I don't know why you would exclude LDS and Mormon-themed presses from your search. Signature Books has published some excellent historical scholarship (e.g., Dan Vogel's Early Mormon Documents series). And probably the best history of early Mormonism currently available (Mark Lyman Staker's Hearken O Ye People) is published by Kofford Books.

Cambridge has published next to nothing on Mormonism (I can only think of John Brooke's Refiner's Fire and Douglas Davies's Introduction to Mormonism). Oxford University Press has published quite a bit--much of it by Terryl Givens. But it has published only one major historical monograph: Walker, Turley, and Leonard's Massacre at Mountain Meadows (2008).

The University of Illinois Press was the main academic publisher of Mormon history during the 1980s and 1990s but it publishes almost nothing now.

Two of the most important works of Mormon history from the 2000s were published by the University of North Carolina Press: Sarah Barringer Gordon's The Mormon Question: Polygamy and Constitutional Conflict in Nineteenth-Century America (2002) and Kathleen Flake's The Politics of Religious Identity: The Seating of Senator Reed Smoot, Mormon Apostle (2004). (UNC also recently published Spencer Fluhman's Peculiar People: Anti-Mormonism and the Making of Religion in Nineteenth-Century America.)


Thanks for the references.

It has to be good enough so non-Mormons care about it. Or written by someone with a PhD.

UoI has published Grant Hardy's Book of Mormon Reader recently but it's been stained by the blood of Joseph Smith.

I've read 80 pp. from Turner's BY bio and it is kickass.

Re: Best peer-reviewed or PhD-authored books on Mormon histo

Posted: Mon Apr 08, 2013 7:28 am
by _CaliforniaKid
There are so many good ones that it's really hard to choose. Several that are on Nevo's list would be on my shortlist as well. Another that I was recently very impressed with was Sam Brown's In Heaven as It Is on Earth. I also enjoyed the very readable Villages on Wheels: A Social History of the Gathering to Zion. Nevo's list is also missing a classic or two, such as Vogel's Indian Origins, Underwood's Millenarian World of Early Mormonism, and Mauss's Angel and the Beehive.

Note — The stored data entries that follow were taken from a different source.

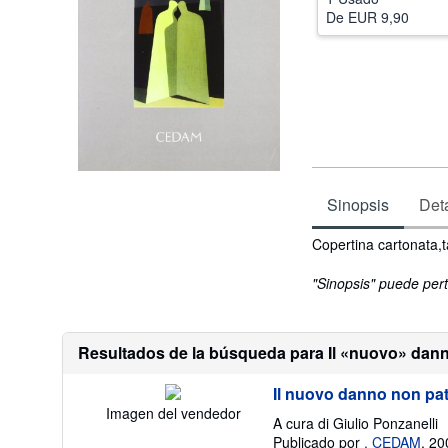
De
EUR 9,90
Sinopsis
Deta
Sinopsis
Copertina cartonata,t
"Sinopsis" puede pert
Resultados de la búsqueda para Il «nuovo» dann
Il nuovo danno non pat
Imagen del vendedor
A cura di Giulio Ponzanelli
Publicado por
, CEDAM
, 20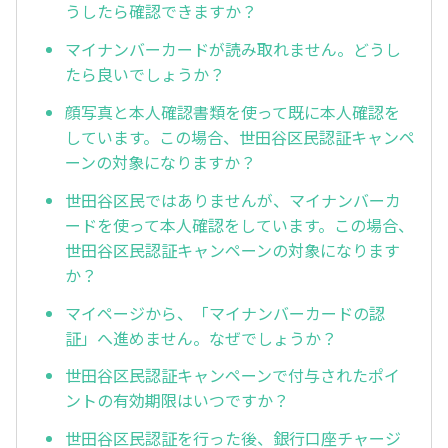
うしたら確認できますか？
マイナンバーカードが読み取れません。どうし
たら良いでしょうか？
顔写真と本人確認書類を使って既に本人確認を
しています。この場合、世田谷区民認証キャンペ
ーンの対象になりますか？
世田谷区民ではありませんが、マイナンバーカ
ードを使って本人確認をしています。この場合、
世田谷区民認証キャンペーンの対象になります
か？
マイページから、「マイナンバーカードの認
証」へ進めません。なぜでしょうか？
世田谷区民認証キャンペーンで付与されたポイ
ントの有効期限はいつですか？
世田谷区民認証を行った後、銀行口座チャージ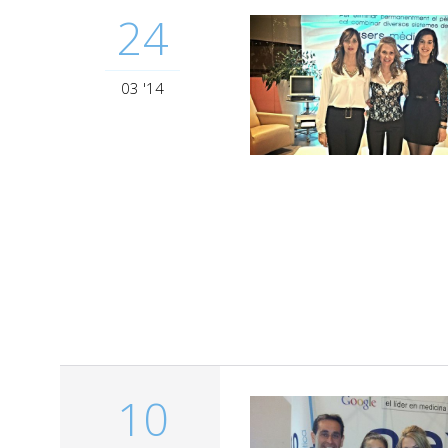
24
03 '14
10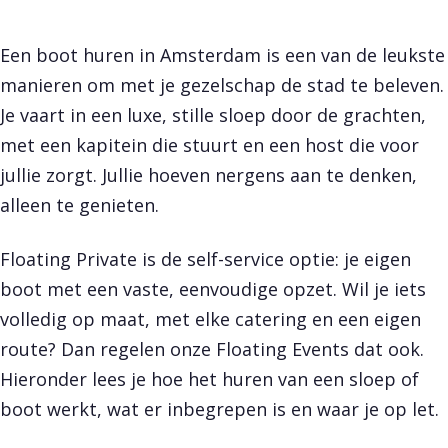
Een boot huren in Amsterdam is een van de leukste
manieren om met je gezelschap de stad te beleven.
Je vaart in een luxe, stille sloep door de grachten,
met een kapitein die stuurt en een host die voor
jullie zorgt. Jullie hoeven nergens aan te denken,
alleen te genieten.
Floating Private is de self-service optie: je eigen
boot met een vaste, eenvoudige opzet. Wil je iets
volledig op maat, met elke catering en een eigen
route? Dan regelen onze
Floating Events
dat ook.
Hieronder lees je hoe het huren van een sloep of
boot werkt, wat er inbegrepen is en waar je op let.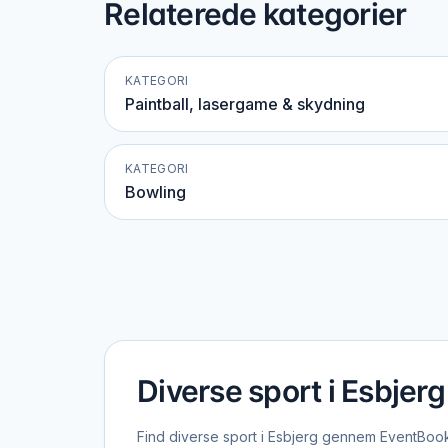
Relaterede kategorier
KATEGORI
Paintball, lasergame & skydning
KATEGORI
Bowling
Diverse sport i Esbjerg
Find diverse sport i Esbjerg gennem EventBooki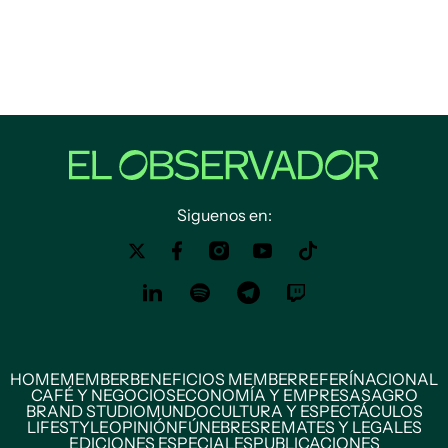
Siguenos en:
HOME
MEMBER
BENEFICIOS MEMBER
REFERÍ
NACIONAL
CAFÉ Y NEGOCIOS
ECONOMÍA Y EMPRESAS
AGRO
BRAND STUDIO
MUNDO
CULTURA Y ESPECTÁCULOS
LIFESTYLE
OPINIÓN
FÚNEBRES
REMATES Y LEGALES
EDICIONES ESPECIALES
PUBLICACIONES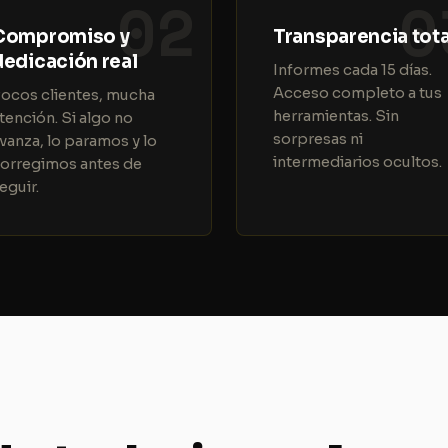
02
0
Compromiso y
Transparencia tota
dedicación real
Informes cada 15 días.
Acceso completo a tus
ocos clientes, mucha
herramientas. Sin
tención. Si algo no
sorpresas ni
vanza, lo paramos y lo
intermediarios ocultos.
orregimos antes de
eguir.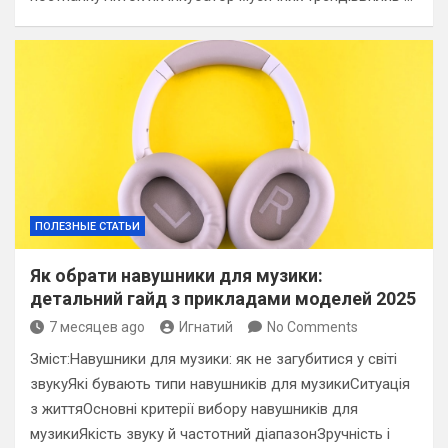
ПОЛЕЗНЫЕ СТАТЬИ
Як обрати навушники для музики:
детальний гайд з прикладами моделей 2025
7 месяцев ago
Игнатий
No Comments
Зміст:Навушники для музики: як не загубитися у світі
звукуЯкі бувають типи навушників для музикиСитуація
з життяОсновні критерії вибору навушників для
музикиЯкість звуку й частотний діапазонЗручність і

Re: Best peer-reviewed or PhD-authored books on Mormon histo

Posted: Mon Apr 08, 2013 12:06 pm
by _subgenius
isn't this a book thread posting?
viewforum.php?f=10

Re: Best peer-reviewed or PhD-authored books on Mormon histo

Posted: Mon Apr 08, 2013 7:14 pm
by _Nevo
CaliforniaKid wrote:Nevo's list is also missing a classic or two, such as Vogel's Indian Origins, Underwood's Millenarian World of Early Mormonism, and Mauss's Angel and the Beehive.

I was thinking of straight-up history, so I didn't include Mauss's Angel and the Beehive, but I agree that it's a classic. So is Thomas F. O'Dea's The Mormons.

You're absolutely right that Underwood's Millenarian World of Early Mormonism should have been on my list. An unfortunate omission on my part.

I don't really think of Vogel's Indian Origins as a classic work of Mormon history, but I can't say that I've looked at it very closely.

A belated disclaimer:
I should add that my list of "essential" reading was intended to provide someone with little or no exposure to Mormon history with a pretty good grasp of some of the major personalities and events from 1830 through the mid-twentieth century (come to think of it, I should have also included Quinn's bio of J. Reuben Clark). As a result, I have omitted some top-notch scholarly studies and included some lesser ones.